Autres exemples pris
dans le cadre de la 21e Région où les dispenses de la peine prononcée ont
débouché sur l’envoi au front du soldat concerné, et souvent sur sa mort :
- Louis Eugène B.,
du 152e régiment d’infanterie. Accusé de désertion à l’intérieur en temps de
paix pour un délit du 31 janvier 1914 (ne s’est pas présenté à son corps le 30
décembre 1913, ni dans le mois qui a suivi le jour fixé pour son retour). Condamné
le 29 septembre 1914 à un an de prison.
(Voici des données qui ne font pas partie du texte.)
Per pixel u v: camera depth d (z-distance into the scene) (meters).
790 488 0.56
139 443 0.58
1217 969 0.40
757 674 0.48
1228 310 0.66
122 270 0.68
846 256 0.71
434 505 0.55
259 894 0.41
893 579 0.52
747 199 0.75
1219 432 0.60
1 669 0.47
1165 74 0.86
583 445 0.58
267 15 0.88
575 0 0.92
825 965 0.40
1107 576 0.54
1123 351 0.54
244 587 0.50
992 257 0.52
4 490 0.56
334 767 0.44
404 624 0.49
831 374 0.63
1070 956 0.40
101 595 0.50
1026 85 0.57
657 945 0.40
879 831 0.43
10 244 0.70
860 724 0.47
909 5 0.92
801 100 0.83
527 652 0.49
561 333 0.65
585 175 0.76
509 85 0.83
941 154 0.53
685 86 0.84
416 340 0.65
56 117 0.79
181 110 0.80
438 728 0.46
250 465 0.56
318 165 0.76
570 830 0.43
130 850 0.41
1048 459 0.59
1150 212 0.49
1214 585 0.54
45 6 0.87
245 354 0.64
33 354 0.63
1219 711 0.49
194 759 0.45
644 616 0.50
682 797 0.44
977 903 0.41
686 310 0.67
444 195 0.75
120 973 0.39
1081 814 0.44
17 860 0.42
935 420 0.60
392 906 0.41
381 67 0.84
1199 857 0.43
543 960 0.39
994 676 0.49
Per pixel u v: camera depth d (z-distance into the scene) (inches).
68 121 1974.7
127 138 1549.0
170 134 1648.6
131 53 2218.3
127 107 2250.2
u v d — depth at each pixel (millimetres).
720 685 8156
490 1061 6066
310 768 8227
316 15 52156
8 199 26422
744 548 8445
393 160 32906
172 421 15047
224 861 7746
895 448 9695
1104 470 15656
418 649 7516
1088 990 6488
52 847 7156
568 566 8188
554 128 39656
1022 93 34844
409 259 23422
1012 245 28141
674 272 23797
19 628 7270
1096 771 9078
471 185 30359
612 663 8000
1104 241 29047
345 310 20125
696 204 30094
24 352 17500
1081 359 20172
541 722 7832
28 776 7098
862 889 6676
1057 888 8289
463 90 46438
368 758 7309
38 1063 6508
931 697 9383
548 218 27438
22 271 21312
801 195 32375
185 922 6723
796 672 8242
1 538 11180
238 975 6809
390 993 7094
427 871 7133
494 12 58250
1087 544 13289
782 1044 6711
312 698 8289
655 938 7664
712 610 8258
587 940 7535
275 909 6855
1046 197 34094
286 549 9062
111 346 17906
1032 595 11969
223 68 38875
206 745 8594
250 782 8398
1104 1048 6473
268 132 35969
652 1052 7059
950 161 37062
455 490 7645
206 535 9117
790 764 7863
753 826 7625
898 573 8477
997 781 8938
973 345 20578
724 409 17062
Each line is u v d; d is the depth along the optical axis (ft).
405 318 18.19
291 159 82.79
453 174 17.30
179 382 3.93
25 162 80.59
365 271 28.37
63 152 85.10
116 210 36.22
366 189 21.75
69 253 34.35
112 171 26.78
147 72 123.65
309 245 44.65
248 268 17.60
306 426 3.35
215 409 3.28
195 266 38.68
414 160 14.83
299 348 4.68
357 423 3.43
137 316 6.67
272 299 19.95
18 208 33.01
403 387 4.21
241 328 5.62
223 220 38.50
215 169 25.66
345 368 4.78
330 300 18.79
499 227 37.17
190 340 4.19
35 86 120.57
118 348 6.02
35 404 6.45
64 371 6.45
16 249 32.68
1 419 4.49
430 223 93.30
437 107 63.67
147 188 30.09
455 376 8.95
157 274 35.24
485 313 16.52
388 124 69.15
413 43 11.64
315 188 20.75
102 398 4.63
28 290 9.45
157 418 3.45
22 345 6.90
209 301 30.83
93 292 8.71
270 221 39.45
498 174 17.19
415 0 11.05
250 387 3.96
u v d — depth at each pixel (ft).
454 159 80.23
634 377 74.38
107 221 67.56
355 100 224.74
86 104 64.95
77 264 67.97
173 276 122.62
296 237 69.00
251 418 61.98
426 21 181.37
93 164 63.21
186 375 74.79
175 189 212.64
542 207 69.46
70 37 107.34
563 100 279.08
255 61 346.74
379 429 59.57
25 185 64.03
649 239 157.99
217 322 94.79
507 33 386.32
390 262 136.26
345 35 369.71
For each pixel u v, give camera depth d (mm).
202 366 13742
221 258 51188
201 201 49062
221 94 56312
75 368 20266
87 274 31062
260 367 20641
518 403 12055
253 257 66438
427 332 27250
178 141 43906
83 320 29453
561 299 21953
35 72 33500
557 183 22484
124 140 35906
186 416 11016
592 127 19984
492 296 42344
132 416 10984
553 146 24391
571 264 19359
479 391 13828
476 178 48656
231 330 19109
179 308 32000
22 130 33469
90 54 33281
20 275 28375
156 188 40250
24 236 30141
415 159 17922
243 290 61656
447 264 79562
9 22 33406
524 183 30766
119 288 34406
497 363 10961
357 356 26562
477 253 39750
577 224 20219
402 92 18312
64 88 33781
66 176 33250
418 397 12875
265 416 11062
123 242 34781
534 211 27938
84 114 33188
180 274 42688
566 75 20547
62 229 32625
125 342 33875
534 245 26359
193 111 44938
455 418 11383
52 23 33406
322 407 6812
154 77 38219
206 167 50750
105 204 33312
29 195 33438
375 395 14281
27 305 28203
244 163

Jugement suspendu jusqu’à la fin des
hostilités par décision du général commandant la 21e Région, en date du 30
octobre 1914. Louis Eugène B. a été tué le 6 septembre 1916 à Soyécourt, dans
les rangs du 149e régiment d’infanterie.
- Maurice C., du 4e
régiment de chasseurs à cheval. Accusé de désertion à l’intérieur en temps de
paix pour un délit du 10 mars 1914 : s’est absenté de son corps en garnison à
Epinal du 9 février 1914 au 14 septembre 1914, date à laquelle il s’est
présenté à la Place d’Avignon. Condamné le 29 septembre 1914 à un an de prison
avec sursis, le soldat a spontanément cherché à contracter un engagement
volontaire. Maurice C. est mort le 11 juin 1916 dans une ambulance de Dugny,
dans les rangs du 2e régiment de zouaves.
- Paul Eloi G.,
réserviste. Accusé d’insoumission à la loi sur le recrutement de l’armée en cas
de mobilisation pour un délit du 8 août 1914 (ne s’est pas rendu le 5 août
1914, ni dans les deux jours qui ont suivi, à la destination fixée par son
fascicule de mobilisation). Condamné le 19 octobre 1914 à trois ans de prison. Par
décret en date du 7 février 1919, remise du restant de la peine.
- Albert Constant
B., sergent territorial. Accusé d’insoumission. Condamné le 28 octobre 1914 à
deux ans de prison. Jugement suspendu jusqu’à la fin des hostilités par
décision du général commandant la 21e Région, en date du 30 octobre 1914.
Plus graves
évidemment furent les cas de désertion au cours de la guerre.
Damien P… est porté
déserteur à l’ennemi avec quatre de ses camarades le 22 novembre 1916 à Norménille
(Meurthe-et-Moselle) et condamné par le conseil de guerre du 21 décembre 1916
(48e DI) à la peine de mort et à la dégradation militaire. L’officier
rapporteur du conseil de guerre donne les éléments de la désertion à l’ennemi
des cinq soldats, le 6 décembre 1916. « Le 20 novembre 1916, au petit jour,
dans le secteur occupé par le 1er Bon du 2e Régt mixte, le sergent Delcambre a
constaté la disparition du caporal S… qui commandait le petit poste n° 1, des zouaves
M… et P…, sentinelles doubles au petit poste avancé n° 1 situé en avant du
petit poste n° 1, du zouave D… de service à la tranchée et du zouave H…,
observateur sur l’arbre 1, tous de la même section. » Entre cinq heures quinze
et cinq heures quarante, ils se sont éloignés de leur poste. Les sentinelles
doubles avaient été placées au petit poste avancé à quatre heures par le
caporal S…. Le lieutenant Barrier, envoyé avec une patrouille à la recherche de
ces hommes, dans la matinée a constaté qu’un passage avait été fraîchement pratiqué
à coups de cisailles dans le réseau de fils de fer barbelés entourant le petit
poste avancé n° 1 et ce dans la direction de l’ennemi : « Passant avec sa
patrouille à travers cette coupe, il a relevé des traces de pas, très nettes
dans l’herbe mouillée, partant de la coupe et se dirigeant vers le pont de
Thesey, c'est-à- dire vers l’ennemi. Il les a suivies jusqu’à environ 80 mètres
du pont. Un tir de barrage allemand ne lui a pas permis de s’avancer davantage
vers les lignes ennemies. Enfin dans des lettres écrites à leurs mères le 19
novembre 1916, et qui ont été saisies au corps avant d’avoir été expédiées, M…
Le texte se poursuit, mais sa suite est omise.